Dendrite formation in Li-metal anodes: an atomistic molecular dynamics study

Lithium-metal is a desired material for anodes of Li-ion and beyond Li-ion batteries because of its large theoretical specific capacity of 3860 mA h g⁻¹ (the highest known so far), low density, and extremely low potential. Unfortunately, there are several problems that restrict the practical application of lithium-metal anodes, such as the formation of dendrites and reactivity with electrolytes. We present here a study of lithium dendrite formation on a Li-metal anode covered by a cracked solid electrolyte interface (SEI) of LiF in contact with a typical liquid electrolyte composed of 1 M LiPF₆ salt solvated in ethylene carbonate. The study uses classical molecular dynamics on a model nanobattery. We tested three ways to charge the nanobattery: (1) constant current at a rate of one Li⁺ per 0.4 ps, (2) pulse train 10 Li⁺ per 4 ps, and (3) constant number ions in the electrolyte: one Li⁺ enters the electrolyte from the cathode as one Li⁺ exits the electrolyte to the anode.

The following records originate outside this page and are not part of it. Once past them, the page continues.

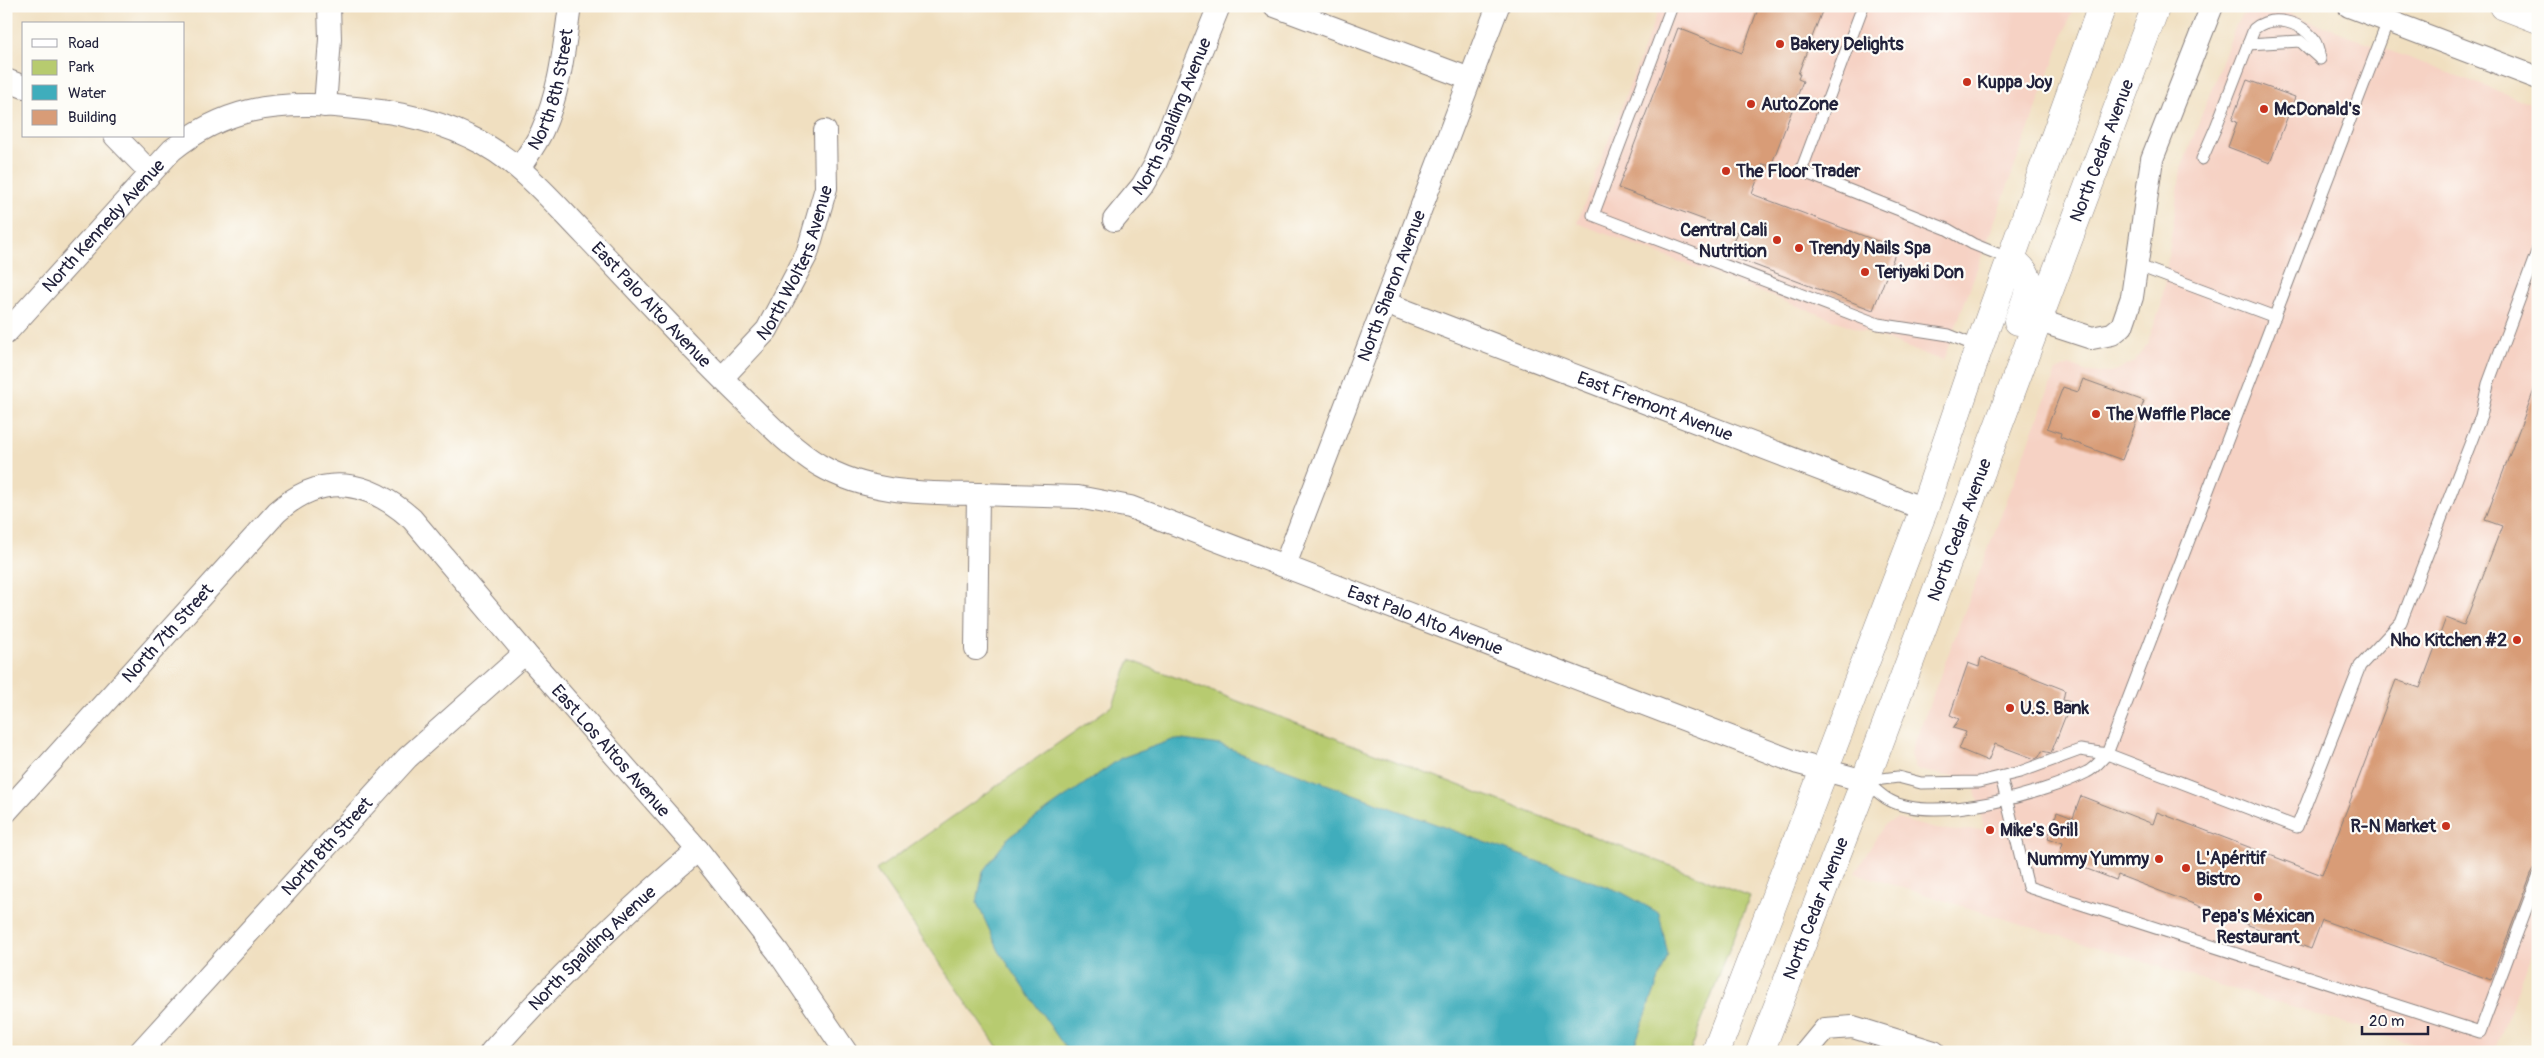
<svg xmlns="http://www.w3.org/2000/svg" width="2544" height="1058" font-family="Pangolin,sans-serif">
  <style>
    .built { fill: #f6d2c4 }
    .green { fill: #b7cb6f; stroke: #6c7655 }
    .water { fill: #3fadbc; stroke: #30687c }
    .building { fill: #d89c77 }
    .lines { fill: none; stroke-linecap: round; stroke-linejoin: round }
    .service-casing { stroke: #89807e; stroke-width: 13 }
    .minor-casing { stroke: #89807e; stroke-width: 24 }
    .secondary-casing { stroke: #89807e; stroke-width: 29 }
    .primary-casing { stroke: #89807e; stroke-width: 29 }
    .service { stroke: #fff; stroke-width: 11 }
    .minor { stroke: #fff; stroke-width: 22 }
    .secondary { stroke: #fff; stroke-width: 28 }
    .primary { stroke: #fff; stroke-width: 28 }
    .poi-dot { fill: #c8321e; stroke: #fdfcf7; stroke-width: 2 }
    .labels { text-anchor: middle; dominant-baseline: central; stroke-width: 4.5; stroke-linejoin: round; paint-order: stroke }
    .poi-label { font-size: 18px; font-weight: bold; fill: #22223b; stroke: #fdfcf7; text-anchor: start }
    .street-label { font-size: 18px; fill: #22223b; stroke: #fdfcf7 }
  </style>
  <rect width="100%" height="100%" fill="#fdfcf7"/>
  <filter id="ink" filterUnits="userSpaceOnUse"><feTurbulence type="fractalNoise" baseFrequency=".02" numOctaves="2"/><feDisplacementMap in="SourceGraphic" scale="10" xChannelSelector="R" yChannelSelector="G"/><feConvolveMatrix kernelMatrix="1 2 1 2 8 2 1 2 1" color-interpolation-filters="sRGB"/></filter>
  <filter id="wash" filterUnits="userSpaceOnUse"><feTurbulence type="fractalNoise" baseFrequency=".0096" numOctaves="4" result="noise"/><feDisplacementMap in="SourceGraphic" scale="20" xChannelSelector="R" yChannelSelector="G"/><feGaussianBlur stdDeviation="1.12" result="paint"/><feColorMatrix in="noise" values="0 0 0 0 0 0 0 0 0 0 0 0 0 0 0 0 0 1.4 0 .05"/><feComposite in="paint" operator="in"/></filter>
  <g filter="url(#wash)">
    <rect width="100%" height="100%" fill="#f0dfc0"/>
    <g class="built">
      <path d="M 1660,6 L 2074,6 L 1943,361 L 1577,223 Z"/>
      <path d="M 2257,6 L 2269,6 L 2538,106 L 2538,937 L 2494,1052 L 2438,1052 L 1855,873 L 1884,825 L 1897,819 L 1936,829 L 1956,831 L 1984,829 L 1972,776 L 1947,776 L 1923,771 L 1916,768 L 1910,755 L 2056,371 L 2069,365 L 2087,372 L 2111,373 L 2134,362 L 2147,344 L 2161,306 L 2181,169 L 2236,25 L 2241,16 Z"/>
    </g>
    <path class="green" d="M 1130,660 L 1750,896 L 1690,1052 L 1001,1052 L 876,870 L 1113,705 Z"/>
    <path class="water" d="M 1175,739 L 1220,745 L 1621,892 L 1659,913 L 1668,955 L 1632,1052 L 1068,1052 L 999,951 L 977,903 L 983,871 L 1009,837 L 1121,758 Z"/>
    <g id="blocks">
      <g class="building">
        <path d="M 1759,6 L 1824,6 L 1798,74 L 1800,74 L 1798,79 L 1803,81 L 1771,166 L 1763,164 L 1752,194 L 1888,245 L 1887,250 L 1895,254 L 1873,310 L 1728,255 L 1737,232 L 1618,188 L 1678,28 L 1742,53 Z"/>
        <path d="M 2247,80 L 2295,97 L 2270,163 L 2228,147 L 2237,122 L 2232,120 Z"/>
        <path d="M 2083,379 L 2144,401 L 2122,460 L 2060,437 L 2061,433 L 2047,428 L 2063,387 L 2078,392 Z"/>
        <path d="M 2536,385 L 2538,862 L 2531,874 L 2491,980 L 2322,920 L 2311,949 L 2118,875 L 2116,880 L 2058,858 L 2063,843 L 2048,838 L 2057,812 L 2073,818 L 2081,796 L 2153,824 L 2157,812 L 2322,875 L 2396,680 L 2420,688 L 2446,618 L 2464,625 L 2502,526 L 2485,520 Z"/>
        <path d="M 1981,657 L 2065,690 L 2063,700 L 2071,702 L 2051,753 L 2042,751 L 2039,757 L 2035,759 L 1995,744 L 1988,761 L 1959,749 L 1966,732 L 1953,728 L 1959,719 L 1950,715 L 1968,663 L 1979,667 Z"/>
      </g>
    </g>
  </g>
  <g filter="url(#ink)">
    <use href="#blocks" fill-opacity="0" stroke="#89807e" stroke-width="1"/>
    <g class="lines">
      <g class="service-casing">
        <g id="service">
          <path d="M 1672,6 L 1593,215 L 1878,324 L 1949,335 L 1979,347"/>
          <path d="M 1863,6 L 1801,171 L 1947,229 L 1973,244 L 2010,259"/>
          <path d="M 2248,44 L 2300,41 L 2319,58"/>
          <path d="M 2202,159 L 2216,127 L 2254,29 C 2272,14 2301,21 2314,40 C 2318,45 2319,53 2320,59"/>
          <path d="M 2136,265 L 2275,317"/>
          <path d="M 2001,777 L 2028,887 L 2480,1032 L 2538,877"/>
          <path d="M 1865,781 C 1873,787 1881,796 1889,800 C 1933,824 2044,794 2087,772 C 2094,769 2101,760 2107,754 L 2388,21"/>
          <path d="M 1867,781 L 1898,777 L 1921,783 L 1979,782 L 2020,772 L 2080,750 L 2107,754 L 2297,827 L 2360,666 L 2401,622 L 2481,416 L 2488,384 L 2538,249"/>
        </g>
      </g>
      <g class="minor-casing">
        <g id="minor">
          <path d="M 1275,6 L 1470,79"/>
          <path d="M 2349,6 L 2538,78"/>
          <path d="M 6,80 L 24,87"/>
          <path d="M 325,106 L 330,39 L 329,6"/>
          <path d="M 115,136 L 151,173"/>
          <path id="s1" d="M 520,167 C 527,156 536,144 542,131 C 560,92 564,48 570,6"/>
          <path id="s2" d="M 1114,220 L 1142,186 L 1155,164 L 1219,6"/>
          <path id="s3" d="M 1385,303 L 1924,509"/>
          <path d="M 2037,320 L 2092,338 L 2112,334 L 2122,326 L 2132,297 L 2152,159 L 2212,6"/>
          <path id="s4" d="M 6,333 L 172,150 C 224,109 270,102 335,106 C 382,110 427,116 470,137 C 518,159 550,199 586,236 C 636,288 684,342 736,392 C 763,418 788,446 819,465 C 869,494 922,493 978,494 L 976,649"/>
          <path id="s5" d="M 722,378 L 767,330 L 807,254 L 826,188 L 825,131"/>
          <path id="s6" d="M 978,494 L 1078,497 L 1130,507 L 1798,763 L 1865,781"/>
          <path id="s7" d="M 1285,565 L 1498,6"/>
          <path id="s8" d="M 6,812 L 277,512 C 323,471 368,480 412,519 L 525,653 L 698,850 L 778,952 L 846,1052"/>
          <path id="s9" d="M 140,1052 L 407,758 L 525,653"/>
          <path id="s10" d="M 491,1052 C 557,978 622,914 698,850"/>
          <path d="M 1806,1052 L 1825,1029 L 1853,1027 L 1934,1052"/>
        </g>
      </g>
      <g class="secondary-casing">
        <g id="secondary">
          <path d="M 2010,259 C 2039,279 2029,292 2018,321"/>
          <path d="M 1716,1052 L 1924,509 L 1979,347 L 2102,6"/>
          <path id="s11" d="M 1760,1052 L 1865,781 L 2156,6"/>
        </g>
      </g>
      <g class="primary-casing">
        <path id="primary" d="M 2504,6 L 2538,19"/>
      </g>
      <use href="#service" class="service"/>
      <use href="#minor" class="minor"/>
      <use href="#secondary" class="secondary"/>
      <use href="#primary" class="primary"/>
    </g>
  </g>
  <g class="poi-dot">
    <circle cx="1780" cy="44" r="5"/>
    <circle cx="1967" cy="82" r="5"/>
    <circle cx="1751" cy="104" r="5"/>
    <circle cx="2264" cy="109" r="5"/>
    <circle cx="1726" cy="171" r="5"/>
    <circle cx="1777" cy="240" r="5"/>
    <circle cx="1799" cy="248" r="5"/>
    <circle cx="1865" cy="272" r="5"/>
    <circle cx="2096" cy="414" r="5"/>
    <circle cx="2517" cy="640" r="5"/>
    <circle cx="2010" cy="708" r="5"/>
    <circle cx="2446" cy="826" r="5"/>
    <circle cx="1990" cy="830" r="5"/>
    <circle cx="2159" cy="859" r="5"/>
    <circle cx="2186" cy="868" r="5"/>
    <circle cx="2258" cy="897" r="5"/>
  </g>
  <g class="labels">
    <g class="poi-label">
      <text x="1790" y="44">Bakery Delights</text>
      <text x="1977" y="82">Kuppa Joy</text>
      <text x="1761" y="104">AutoZone</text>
      <text x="2274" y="109">McDonald's</text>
      <text x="1736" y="171">The Floor Trader</text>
      <text x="1767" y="230" text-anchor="end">Central Cali<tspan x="1767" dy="21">Nutrition</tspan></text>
      <text x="1809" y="248">Trendy Nails Spa</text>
      <text x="1875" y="272">Teriyaki Don</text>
      <text x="2106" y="414">The Waffle Place</text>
      <text x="2507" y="640" text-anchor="end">Nho Kitchen #2</text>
      <text x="2020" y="708">U.S. Bank</text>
      <text x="2436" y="826" text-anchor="end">R-N Market</text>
      <text x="2000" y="830">Mike's Grill</text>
      <text x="2196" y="858">L'Apéritif<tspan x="2196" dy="21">Bistro</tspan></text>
      <text x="2149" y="859" text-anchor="end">Nummy Yummy</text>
      <text x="2258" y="916" text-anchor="middle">Pepa's Méxican<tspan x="2258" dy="21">Restaurant</tspan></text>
    </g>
    <g class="street-label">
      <text stroke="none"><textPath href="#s1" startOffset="85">North 8th Street</textPath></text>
      <text stroke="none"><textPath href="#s2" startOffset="120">North Spalding Avenue</textPath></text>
      <text stroke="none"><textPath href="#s11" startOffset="964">North Cedar Avenue</textPath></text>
      <text stroke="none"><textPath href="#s4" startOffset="145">North Kennedy Avenue</textPath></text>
      <text stroke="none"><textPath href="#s5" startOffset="139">North Wolters Avenue</textPath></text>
      <text stroke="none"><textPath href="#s7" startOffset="299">North Sharon Avenue</textPath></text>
      <text stroke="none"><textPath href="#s4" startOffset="808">East Palo Alto Avenue</textPath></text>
      <text stroke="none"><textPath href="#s3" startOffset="289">East Fremont Avenue</textPath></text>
      <text stroke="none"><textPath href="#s11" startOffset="559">North Cedar Avenue</textPath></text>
      <text stroke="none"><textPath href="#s6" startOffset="469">East Palo Alto Avenue</textPath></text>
      <text stroke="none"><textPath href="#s8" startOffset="241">North 7th Street</textPath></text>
      <text stroke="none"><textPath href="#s8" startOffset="861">East Los Altos Avenue</textPath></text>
      <text stroke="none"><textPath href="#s9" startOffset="278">North 8th Street</textPath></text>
      <text stroke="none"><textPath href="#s11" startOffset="154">North Cedar Avenue</textPath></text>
      <text stroke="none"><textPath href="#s10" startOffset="145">North Spalding Avenue</textPath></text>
    </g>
  </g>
  <rect width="2544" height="1058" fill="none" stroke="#fdfcf7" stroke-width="25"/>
  <rect x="22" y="22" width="162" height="115" fill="#fdfcf7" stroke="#a5a5ac"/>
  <rect x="32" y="39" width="25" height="8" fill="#ffffff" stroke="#a5a5ac"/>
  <text x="68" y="48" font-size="15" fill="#22223b">Road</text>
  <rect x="32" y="60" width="25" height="15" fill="#b7cb6f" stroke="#a5a5ac"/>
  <text x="68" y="72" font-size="15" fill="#22223b">Park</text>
  <rect x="32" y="85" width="25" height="15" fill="#3fadbc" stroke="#a5a5ac"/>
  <text x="68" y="98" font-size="15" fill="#22223b">Water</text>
  <rect x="32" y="110" width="25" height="15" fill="#d89c77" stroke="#a5a5ac"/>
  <text x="68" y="122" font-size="15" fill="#22223b">Building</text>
  <path d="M2362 1026v8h66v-8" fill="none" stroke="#22223b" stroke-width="2.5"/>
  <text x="2369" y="1026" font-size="15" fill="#22223b" stroke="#fdfcf7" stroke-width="4" paint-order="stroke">20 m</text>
</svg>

We found that although the SEI does not interfere with the lithiation, the mere presence of a crack in the SEI boosts and guides dendrite formation at temperatures between 325 K and 410.7 K at any C-rate, being more favorable at 325 K than at 410.7 K. On the other hand, we find that a higher C-rate (2.2C) favors the lithium dendrite formation compared to a lower C-rate (1.6C). Thus the battery could store more energy in a safe way at a lower C-rate.

Lithium dendrites (blue) growing through the cracks of a SEI (orange) covering a Li-metal anode (blue) while lithiation by Li-ions (purple). The electrolyte is not shown.